‘Sobriety looks good on you’: Woodland man beats drugs, streets through court program
He has a car, a job and for the first time in a long time, a fresh start, drug-free.
After repeated run-ins with the law and more than two years in a court-ordered program to help end that cycle, Jordan Spears of Woodland got the news he’d waited and worked for: he had graduated from Yolo Superior Court’s Addiction Intervention Court.
The announcement Sept. 17 came via Zoom, as so much does in these coronavirus pandemic days. That Spears’ big day came in September during National Recovery Month gave the virtual ceremony more significance. The COVID-19 pandemic briefly canceled in-person addiction court appearances to slow the virus’ spread. By April, a virtual “Zoom Court” was in session via video conference.
Spears, Yolo Superior Court Judge David Rosenberg, district attorney’s prosecutors, defense attorneys, probation and health and human services officers gathered virtually, greeting each other remotely from their homes and offices.
But distance or remote networking didn’t diminish the moment or the work it took for Spears to graduate.
“I don’t think anyone understands addiction unless they’ve been addicted and understand the terrible draw of addiction,” Rosenberg said before turning his attention to Spears. “But you are a poster child for not giving up. Life isn’t ever perfect, but it’s better when you’re clean and sober.”
How the court program works
The intensive program helps people like Spears break the cycle of addiction and jail. The specialty court program serves as many as 20 people at a time ensnared in similar struggles. It’s a retooling of Yolo’s former Felony Drug Court, which until 2017 was seen as a final chance for people in the court system to get clean instead of going to prison. The intervention court instead hopes to head off jail time and repeat offending by addressing addiction issues early.
The program includes drug and alcohol testing, 12-step treatment and work toward finding a job and permanent housing. Program graduates must not be arrested for at least nine months, stay sober for 180 days and develop an “exit plan” with the help of their probation officer.
It wasn’t that long ago that Spears had two homes, jail and the streets. Homeless and hooked on methamphetamine, he’d break into cars to steal what he needed to buy more drugs, get picked up by Woodland police and sent to jail only to start the cycle all over again.
Woodland officers would often find him at his usual spot behind a building at Fourth and Main streets. Spears would open the door to whatever car he was living in at the time and the meth pipes would tumble out “like rain,” one officer recalled.
“We go back a long way,” Woodland police Officer Gina Bell said. “Sobriety looks good on you.”
A February 2018 arrest in Yolo County could have been just another stop for Spears on the road from homelessness to a jail bunk. Spears was driving a stolen car and carrying the tools of his dual trades: stealing cars and getting high. Instead, Spears said he’d had enough. He was 22. He wanted treatment and a chance to get clean.

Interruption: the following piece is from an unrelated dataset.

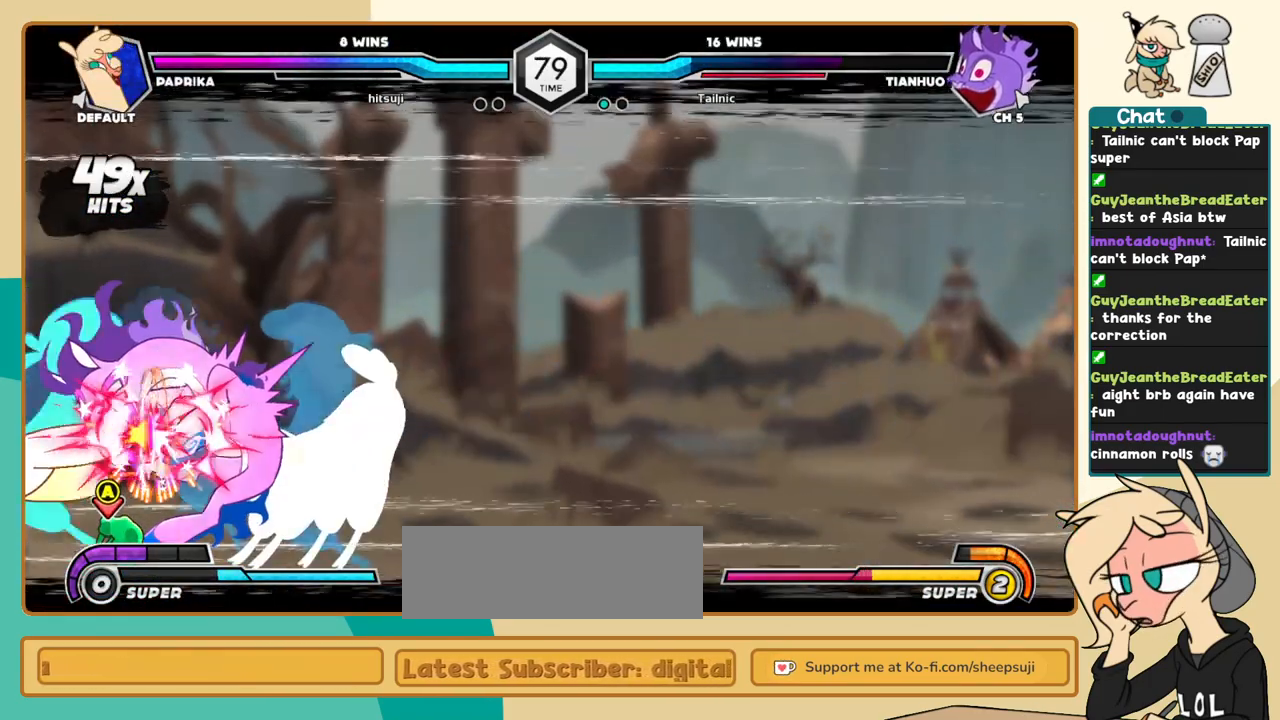
{"keys": ["k", "l"], "events": []}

Spears found it in Addiction Intervention Court. Program administrators who assessed him determined Spears’ addiction was behind his crimes and signed him into the program.

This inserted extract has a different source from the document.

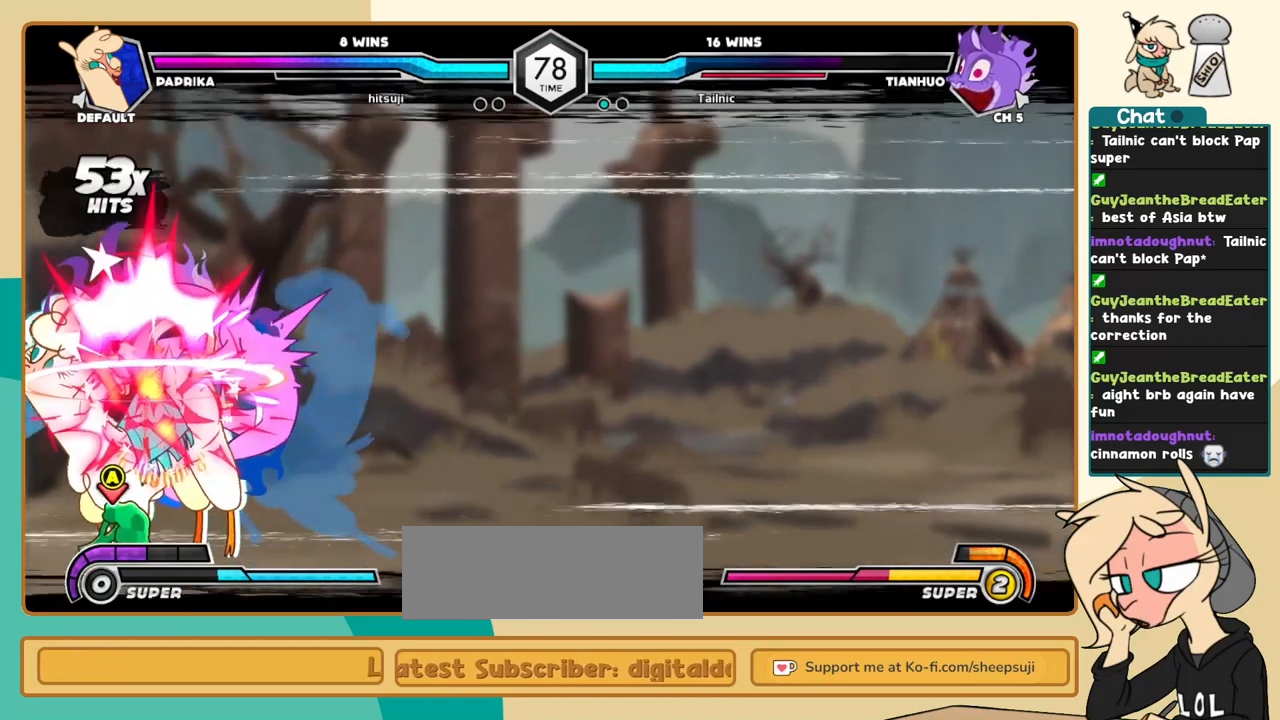
{"keys": ["k", "l"], "events": []}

His first of what would be 45 court appearances was in April 2018. But Spears didn’t make it easy. He skipped out of court-ordered treatment — twice. Once, after just two hours.
“You literally walked away from two programs,” said his probation officer, Yolo County deputy probation officer Stephen Svetich, still incredulous more than two years later.
He overslept and appeared late to hearings.
Rosenberg recalled Spears’ excuse: “He said, ‘Mom didn’t wake me up,’” the judge said in the video hearing. “I said, ‘How old are you, Mr. Spears?’”
But something finally clicked and Spears grew up. He wrote a letter to the program’s administrators asking for one more chance. He began to take the program — and his life — more seriously, making his court dates and going into rehabilitation through CommuniCare Health Centers.
“You never looked back,” Svetich said. “You surprised us all.”
County officials and officers are now ‘family’
By April 2019, he’d found a job at a local restaurant and had saved enough by the fall to buy a car and the insurance to keep himself on the road.
“You got the car the right way this time,” said Bret Bandley, the Yolo County deputy public defender for each of Spears’ 45 court appearances, bringing a smile to Spears. “Thanks for letting us witness it.”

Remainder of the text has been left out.